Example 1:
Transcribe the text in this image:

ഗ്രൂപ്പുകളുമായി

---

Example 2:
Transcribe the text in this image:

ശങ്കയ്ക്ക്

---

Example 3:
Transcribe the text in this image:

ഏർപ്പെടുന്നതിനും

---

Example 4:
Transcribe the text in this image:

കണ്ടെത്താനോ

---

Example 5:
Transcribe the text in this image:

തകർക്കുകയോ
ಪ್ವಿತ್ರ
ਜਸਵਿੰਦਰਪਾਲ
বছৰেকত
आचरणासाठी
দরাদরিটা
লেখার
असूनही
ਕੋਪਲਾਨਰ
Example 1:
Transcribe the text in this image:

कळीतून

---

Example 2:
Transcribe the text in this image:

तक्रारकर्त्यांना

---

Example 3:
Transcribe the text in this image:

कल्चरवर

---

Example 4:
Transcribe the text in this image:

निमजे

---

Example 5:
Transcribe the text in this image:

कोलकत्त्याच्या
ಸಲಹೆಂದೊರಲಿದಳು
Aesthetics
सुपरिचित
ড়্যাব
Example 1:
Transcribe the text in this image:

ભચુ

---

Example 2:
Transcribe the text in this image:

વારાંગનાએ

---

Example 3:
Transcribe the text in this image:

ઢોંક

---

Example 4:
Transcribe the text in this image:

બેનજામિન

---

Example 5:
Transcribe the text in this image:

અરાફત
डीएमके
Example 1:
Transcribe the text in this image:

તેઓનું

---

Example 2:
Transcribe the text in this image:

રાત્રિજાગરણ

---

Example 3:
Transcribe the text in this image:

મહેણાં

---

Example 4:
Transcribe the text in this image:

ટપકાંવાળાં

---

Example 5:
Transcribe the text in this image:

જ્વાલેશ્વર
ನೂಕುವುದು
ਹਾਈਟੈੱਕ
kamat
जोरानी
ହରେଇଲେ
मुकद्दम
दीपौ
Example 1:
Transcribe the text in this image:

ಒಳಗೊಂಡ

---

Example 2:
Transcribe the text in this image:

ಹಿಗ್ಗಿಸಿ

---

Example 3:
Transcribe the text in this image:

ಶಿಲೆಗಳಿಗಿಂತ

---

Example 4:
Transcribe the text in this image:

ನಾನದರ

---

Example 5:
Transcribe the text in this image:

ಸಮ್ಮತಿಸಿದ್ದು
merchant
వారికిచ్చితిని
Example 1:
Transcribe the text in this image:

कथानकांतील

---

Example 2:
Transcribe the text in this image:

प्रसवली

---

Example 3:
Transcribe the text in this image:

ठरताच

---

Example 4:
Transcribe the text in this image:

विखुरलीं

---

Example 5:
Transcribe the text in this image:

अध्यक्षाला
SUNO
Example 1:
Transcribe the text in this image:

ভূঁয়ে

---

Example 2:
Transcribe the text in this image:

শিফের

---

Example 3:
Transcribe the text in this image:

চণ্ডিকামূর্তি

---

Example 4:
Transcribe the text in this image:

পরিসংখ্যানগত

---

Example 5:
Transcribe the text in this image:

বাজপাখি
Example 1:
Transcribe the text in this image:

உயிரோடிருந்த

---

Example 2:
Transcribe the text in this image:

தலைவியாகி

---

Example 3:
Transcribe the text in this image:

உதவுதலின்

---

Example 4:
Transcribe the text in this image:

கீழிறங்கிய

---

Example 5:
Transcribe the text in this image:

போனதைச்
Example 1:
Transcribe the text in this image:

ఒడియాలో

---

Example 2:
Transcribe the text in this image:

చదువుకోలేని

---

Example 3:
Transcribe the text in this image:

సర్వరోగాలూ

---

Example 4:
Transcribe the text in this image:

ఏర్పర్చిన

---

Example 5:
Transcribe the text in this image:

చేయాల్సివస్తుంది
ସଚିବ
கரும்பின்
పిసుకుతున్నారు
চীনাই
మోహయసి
********
> _Aim of the task_
Without leaving out a single line, retype the material above exactly.

> _Written reply_
Example 1:
Transcribe the text in this image:

ഗ്രൂപ്പുകളുമായി

---

Example 2:
Transcribe the text in this image:

ശങ്കയ്ക്ക്

---

Example 3:
Transcribe the text in this image:

ഏർപ്പെടുന്നതിനും

---

Example 4:
Transcribe the text in this image:

കണ്ടെത്താനോ

---

Example 5:
Transcribe the text in this image:

തകർക്കുകയോ
ಪ್ವಿತ್ರ
ਜਸਵਿੰਦਰਪਾਲ
বছৰেকত
आचरणासाठी
দরাদরিটা
লেখার
असूनही
ਕੋਪਲਾਨਰ
Example 1:
Transcribe the text in this image:

कळीतून

---

Example 2:
Transcribe the text in this image:

तक्रारकर्त्यांना

---

Example 3:
Transcribe the text in this image:

कल्चरवर

---

Example 4:
Transcribe the text in this image:

निमजे

---

Example 5:
Transcribe the text in this image:

कोलकत्त्याच्या
ಸಲಹೆಂದೊರಲಿದಳು
Aesthetics
सुपरिचित
ড়্যাব
Example 1:
Transcribe the text in this image:

ભચુ

---

Example 2:
Transcribe the text in this image:

વારાંગનાએ

---

Example 3:
Transcribe the text in this image:

ઢોંક

---

Example 4:
Transcribe the text in this image:

બેનજામિન

---

Example 5:
Transcribe the text in this image:

અરાફત
डीएमके
Example 1:
Transcribe the text in this image:

તેઓનું

---

Example 2:
Transcribe the text in this image:

રાત્રિજાગરણ

---

Example 3:
Transcribe the text in this image:

મહેણાં

---

Example 4:
Transcribe the text in this image:

ટપકાંવાળાં

---

Example 5:
Transcribe the text in this image:

જ્વાલેશ્વર
ನೂಕುವುದು
ਹਾਈਟੈੱਕ
kamat
जोरानी
ହରେଇଲେ
मुकद्दम
दीपौ
Example 1:
Transcribe the text in this image:

ಒಳಗೊಂಡ

---

Example 2:
Transcribe the text in this image:

ಹಿಗ್ಗಿಸಿ

---

Example 3:
Transcribe the text in this image:

ಶಿಲೆಗಳಿಗಿಂತ

---

Example 4:
Transcribe the text in this image:

ನಾನದರ

---

Example 5:
Transcribe the text in this image:

ಸಮ್ಮತಿಸಿದ್ದು
merchant
వారికిచ్చితిని
Example 1:
Transcribe the text in this image:

कथानकांतील

---

Example 2:
Transcribe the text in this image:

प्रसवली

---

Example 3:
Transcribe the text in this image:

ठरताच

---

Example 4:
Transcribe the text in this image:

विखुरलीं

---

Example 5:
Transcribe the text in this image:

अध्यक्षाला
SUNO
Example 1:
Transcribe the text in this image:

ভূঁয়ে

---

Example 2:
Transcribe the text in this image:

শিফের

---

Example 3:
Transcribe the text in this image:

চণ্ডিকামূর্তি

---

Example 4:
Transcribe the text in this image:

পরিসংখ্যানগত

---

Example 5:
Transcribe the text in this image:

বাজপাখি
Example 1:
Transcribe the text in this image:

உயிரோடிருந்த

---

Example 2:
Transcribe the text in this image:

தலைவியாகி

---

Example 3:
Transcribe the text in this image:

உதவுதலின்

---

Example 4:
Transcribe the text in this image:

கீழிறங்கிய

---

Example 5:
Transcribe the text in this image:

போனதைச்
Example 1:
Transcribe the text in this image:

ఒడియాలో

---

Example 2:
Transcribe the text in this image:

చదువుకోలేని

---

Example 3:
Transcribe the text in this image:

సర్వరోగాలూ

---

Example 4:
Transcribe the text in this image:

ఏర్పర్చిన

---

Example 5:
Transcribe the text in this image:

చేయాల్సివస్తుంది
ସଚିବ
கரும்பின்
పిసుకుతున్నారు
চীনাই
మోహయసి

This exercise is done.